Life in the military has taught you to be strong in the face of some of life’s most difficult obstacles. It’s also taught you to expect the unexpected.
Promote Suicide Prevention and Awareness
Share information, raise awareness and take action during National Suicide Prevention and Awareness Month in September.
As a veteran, you know hardships can happen in every corner of life. If you or someone you know needs support, your military family is committed to helping. Assistance is at hand.
Non-medical counseling for veterans
When life throws you a curveball, you might need to talk to someone who gets it. Veterans have several options for confidential non-medical counseling.
- To receive non-medical counseling from Military OneSource as a veteran, you must be within 365 days of separation from the military.
- The U.S. Department of Veterans Affairs offers the Vet Center Program that provides quality readjustment counseling. If you have served in any combat zone, you and your family are eligible. Vet Centers can be found all across the U.S.

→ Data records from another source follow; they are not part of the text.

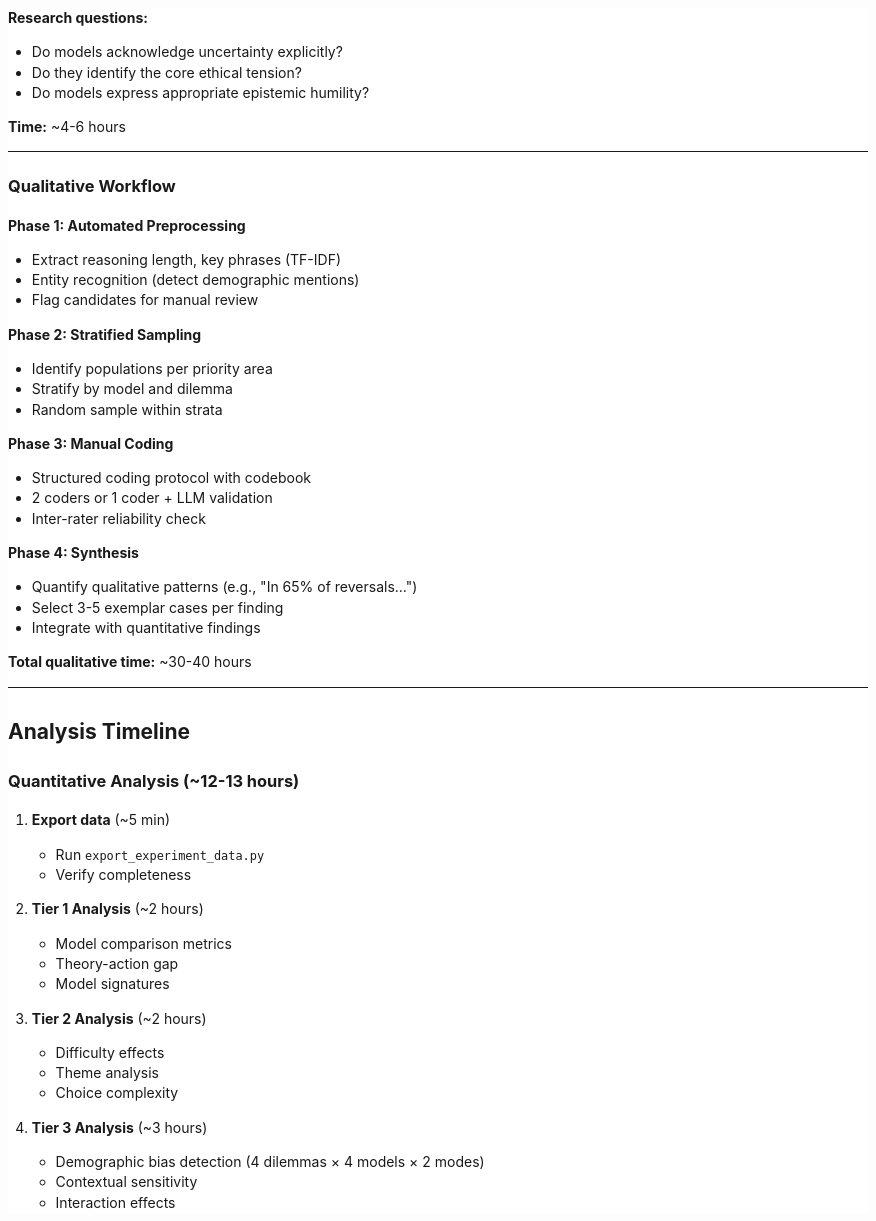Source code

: **Research questions:**
- Do models acknowledge uncertainty explicitly?
- Do they identify the core ethical tension?
- Do models express appropriate epistemic humility?

**Time:** ~4-6 hours

---

### Qualitative Workflow

**Phase 1: Automated Preprocessing**
- Extract reasoning length, key phrases (TF-IDF)
- Entity recognition (detect demographic mentions)
- Flag candidates for manual review

**Phase 2: Stratified Sampling**
- Identify populations per priority area
- Stratify by model and dilemma
- Random sample within strata

**Phase 3: Manual Coding**
- Structured coding protocol with codebook
- 2 coders or 1 coder + LLM validation
- Inter-rater reliability check

**Phase 4: Synthesis**
- Quantify qualitative patterns (e.g., "In 65% of reversals...")
- Select 3-5 exemplar cases per finding
- Integrate with quantitative findings

**Total qualitative time:** ~30-40 hours

---

## Analysis Timeline

### Quantitative Analysis (~12-13 hours)

1. **Export data** (~5 min)
   - Run `export_experiment_data.py`
   - Verify completeness

2. **Tier 1 Analysis** (~2 hours)
   - Model comparison metrics
   - Theory-action gap
   - Model signatures

3. **Tier 2 Analysis** (~2 hours)
   - Difficulty effects
   - Theme analysis
   - Choice complexity

4. **Tier 3 Analysis** (~3 hours)
   - Demographic bias detection (4 dilemmas × 4 models × 2 modes)
   - Contextual sensitivity
   - Interaction effects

Risk factors and treatment for Post-Traumatic Stress Disorder
People who live through a traumatic event sometimes suffer its effects long after the danger has passed. Several factors play a role in developing Post-Traumatic Stress Disorder, so there is no way to know who will or won’t experience it. The good news is treatment is available, and early treatment may help reduce long-term symptoms.

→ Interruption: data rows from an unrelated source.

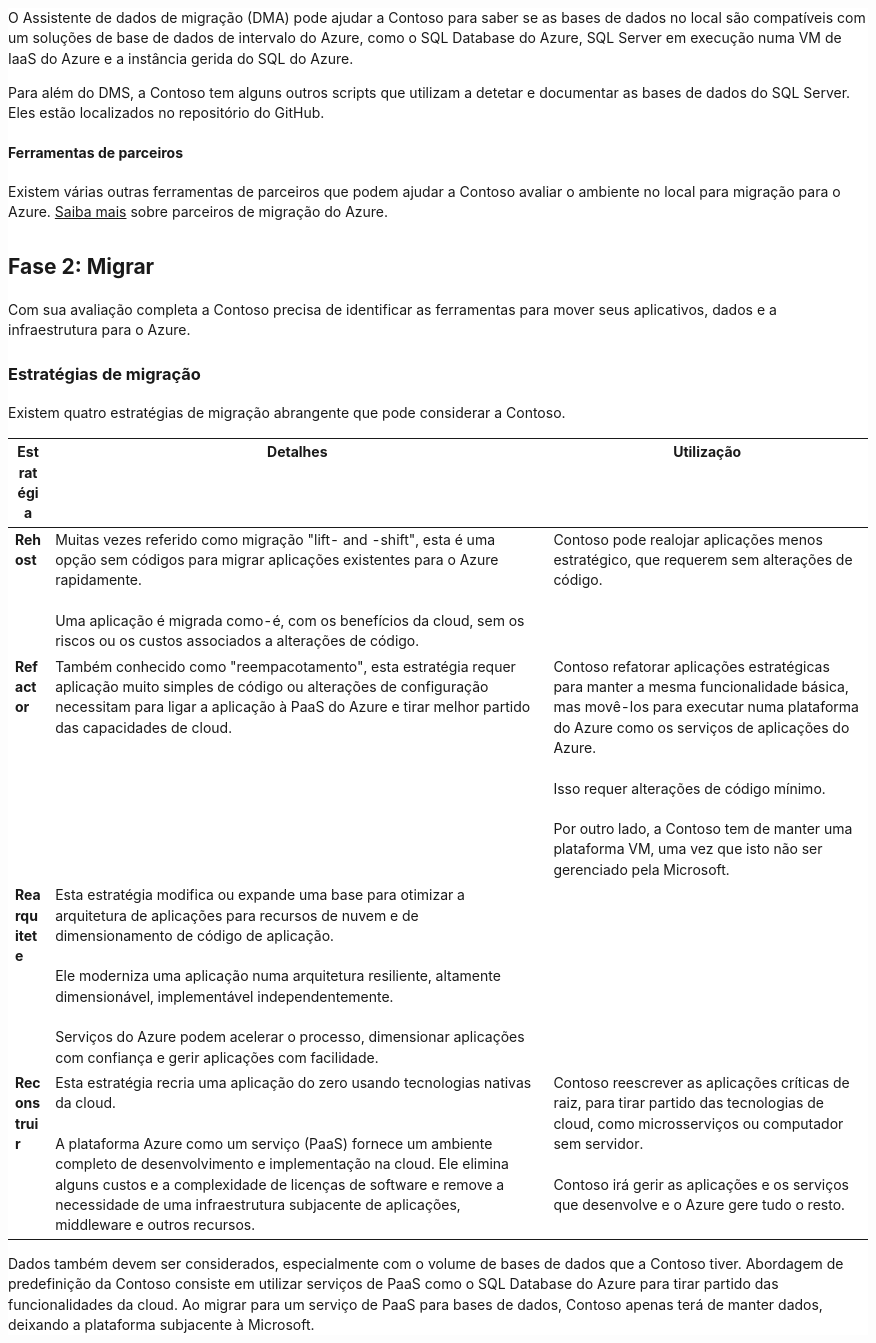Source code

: O Assistente de dados de migração (DMA) pode ajudar a Contoso para saber se as bases de dados no local são compatíveis com um soluções de base de dados de intervalo do Azure, como o SQL Database do Azure, SQL Server em execução numa VM de IaaS do Azure e a instância gerida do SQL do Azure. 

Para além do DMS, a Contoso tem alguns outros scripts que utilizam a detetar e documentar as bases de dados do SQL Server. Eles estão localizados no repositório do GitHub.

#### <a name="partner-tools"></a>Ferramentas de parceiros

Existem várias outras ferramentas de parceiros que podem ajudar a Contoso avaliar o ambiente no local para migração para o Azure. [Saiba mais](https://azure.microsoft.com/migration/partners/) sobre parceiros de migração do Azure.  

## <a name="phase-2-migrate"></a>Fase 2: Migrar

Com sua avaliação completa a Contoso precisa de identificar as ferramentas para mover seus aplicativos, dados e a infraestrutura para o Azure. 




### <a name="migration-strategies"></a>Estratégias de migração

Existem quatro estratégias de migração abrangente que pode considerar a Contoso. 

**Estratégia** | **Detalhes** | **Utilização**
--- | --- | ---
**Rehost**  | Muitas vezes referido como migração "lift- and -shift", esta é uma opção sem códigos para migrar aplicações existentes para o Azure rapidamente.<br/><br/> Uma aplicação é migrada como-é, com os benefícios da cloud, sem os riscos ou os custos associados a alterações de código. | Contoso pode realojar aplicações menos estratégico, que requerem sem alterações de código.
**Refactor** |  Também conhecido como "reempacotamento", esta estratégia requer aplicação muito simples de código ou alterações de configuração necessitam para ligar a aplicação à PaaS do Azure e tirar melhor partido das capacidades de cloud. | Contoso refatorar aplicações estratégicas para manter a mesma funcionalidade básica, mas movê-los para executar numa plataforma do Azure como os serviços de aplicações do Azure.<br/><br/> Isso requer alterações de código mínimo.<br/><br/> Por outro lado, a Contoso tem de manter uma plataforma VM, uma vez que isto não ser gerenciado pela Microsoft.
**Rearquitete** | Esta estratégia modifica ou expande uma base para otimizar a arquitetura de aplicações para recursos de nuvem e de dimensionamento de código de aplicação.<br/><br/> Ele moderniza uma aplicação numa arquitetura resiliente, altamente dimensionável, implementável independentemente.<br/><br/> Serviços do Azure podem acelerar o processo, dimensionar aplicações com confiança e gerir aplicações com facilidade.
**Reconstruir** | Esta estratégia recria uma aplicação do zero usando tecnologias nativas da cloud.<br/><br/> A plataforma Azure como um serviço (PaaS) fornece um ambiente completo de desenvolvimento e implementação na cloud. Ele elimina alguns custos e a complexidade de licenças de software e remove a necessidade de uma infraestrutura subjacente de aplicações, middleware e outros recursos. | Contoso reescrever as aplicações críticas de raiz, para tirar partido das tecnologias de cloud, como microsserviços ou computador sem servidor.<br/><br/> Contoso irá gerir as aplicações e os serviços que desenvolve e o Azure gere tudo o resto.


Dados também devem ser considerados, especialmente com o volume de bases de dados que a Contoso tiver. Abordagem de predefinição da Contoso consiste em utilizar serviços de PaaS como o SQL Database do Azure para tirar partido das funcionalidades da cloud. Ao migrar para um serviço de PaaS para bases de dados, Contoso apenas terá de manter dados, deixando a plataforma subjacente à Microsoft.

- Read about the risk factors and what to look for.
- Visit the VA’s National Center for PTSD for access to online coaching and mobile apps.
- Do you have the symptoms or know someone who does? Head to VA.gov for information on how to speak with someone immediately if you’re in a crisis.
- Find your nearest VA hospital or clinic through the Veterans Health Administration.
Alcohol and substance abuse programs
- While anyone can be at risk of alcohol and substance abuse, there are several aspects of military life that can trigger it. Understand the signs of a substance abuse problem.
- If you find yourself repeatedly engaging in activities that have a negative impact on your life, you might be engaging in addictive behavior. Learn more about the signs.
- You can also find support through Alcoholics Anonymous and other similar programs. To find a program near you, call SAHMSA’s National Helpline at 800-662-4357 or find treament centers online.
- The VA provides effective treatment services for all eligible veterans. Options include therapy as well as medications in some cases. To get help, speak with your existing VA healthcare provider or call 800-827-1000.
Housing assistance and help for homeless veterans
- Delinquency and assistance for housing loans
- Veteran homelessness
Help for suicide prevention
If you’re having suicidal thoughts or you’re concerned about a loved one, don’t hesitate. Have a confidential talk with a professional who knows how to help.
- The Veterans Crisis Line is always open. Call for help or chat online 24/7 at no cost. Speak to qualified Veteran Affairs responders who understand the challenges of military life. They know — many are veterans themselves. Since its launch in 2007, the Veterans Crisis Line has answered nearly 2.4 million callers and engaged in nearly 294,000 chats.
- The Defense Suicide Prevention Office is committed to developing suicide prevention efforts among all stakeholders in the military services. From best practices to resources for family and friends, help is available.
Every veteran is valuable and deserves our support. As a military family, we’re committed to supporting veterans’ strength and resilience. Don’t hesitate to reach out and get the care you need.